(TASK STATEMENT)
Every line in the entries that holds the word "самостоятельную" counts toward the answer, which should be a single number.

(INPUT)
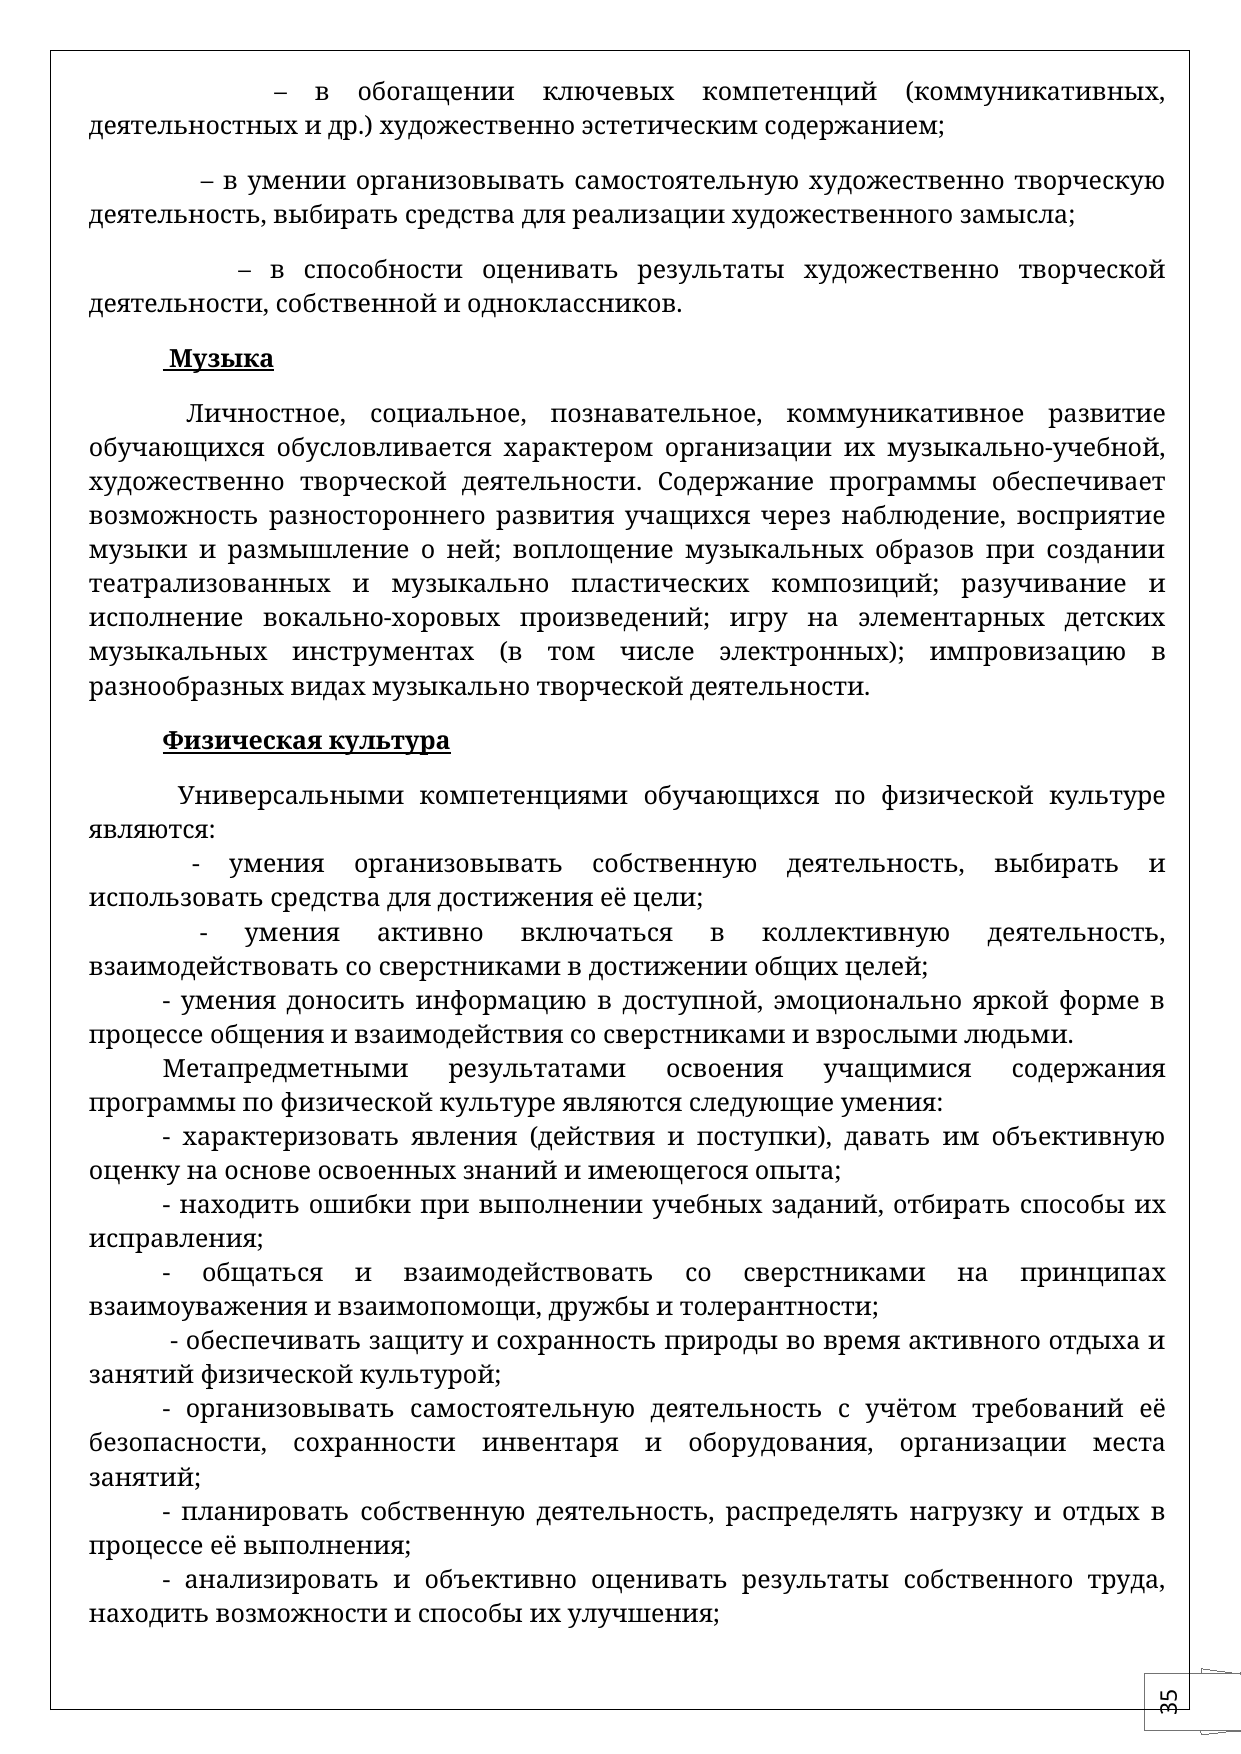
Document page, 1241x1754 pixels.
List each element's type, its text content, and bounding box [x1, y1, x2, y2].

text - умения активно включаться в коллективную деятельность, взаимодействовать со сверстниками в достижении общих целей; [89, 914, 1167, 982]
text - умения доносить информацию в доступной, эмоционально яркой форме в процессе общения и взаимодействия со сверстниками и взрослыми людьми. [89, 982, 1167, 1050]
text - анализировать и объективно оценивать результаты собственного труда, находить возможности и способы их улучшения; [89, 1561, 1167, 1629]
text - обеспечивать защиту и сохранность природы во время активного отдыха и занятий физической культурой; [89, 1323, 1167, 1391]
text – в способности оценивать результаты художественно творческой деятельности, собственной и одноклассников. [89, 252, 1167, 320]
text - планировать собственную деятельность, распределять нагрузку и отдых в процессе её выполнения; [89, 1493, 1167, 1561]
text - находить ошибки при выполнении учебных заданий, отбирать способы их исправления; [89, 1187, 1167, 1255]
text Физическая культура [89, 723, 1167, 757]
text - характеризовать явления (действия и поступки), давать им объективную оценку на основе освоенных знаний и имеющегося опыта; [89, 1118, 1167, 1187]
text - организовывать самостоятельную деятельность с учётом требований её безопасности, сохранности инвентаря и оборудования, организации места занятий; [89, 1391, 1167, 1493]
text Музыка [89, 341, 1167, 375]
text Метапредметными результатами освоения учащимися содержания программы по физической культуре являются следующие умения: [89, 1050, 1167, 1118]
text - умения организовывать собственную деятельность, выбирать и использовать средства для достижения её цели; [89, 846, 1167, 914]
text Личностное, социальное, познавательное, коммуникативное развитие обучающихся обусловливается характером организации их музыкально-учебной, художественно творческой деятельности. Содержание программы обеспечивает возможность разностороннего развития учащихся через наблюдение, восприятие музыки и размышление о ней; воплощение музыкальных образов при создании театрализованных и музыкально пластических композиций; разучивание и исполнение вокально-хоровых произведений; игру на элементарных детских музыкальных инструментах (в том числе электронных); импровизацию в разнообразных видах музыкально творческой деятельности. [89, 396, 1167, 702]
text – в умении организовывать самостоятельную художественно творческую деятельность, выбирать средства для реализации художественного замысла; [89, 163, 1167, 231]
text Универсальными компетенциями обучающихся по физической культуре являются: [89, 778, 1167, 846]
text – в обогащении ключевых компетенций (коммуникативных, деятельностных и др.) художественно эстетическим содержанием; [89, 74, 1167, 142]
text - общаться и взаимодействовать со сверстниками на принципах взаимоуважения и взаимопомощи, дружбы и толерантности; [89, 1255, 1167, 1323]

(EXERCISE OUTPUT)
2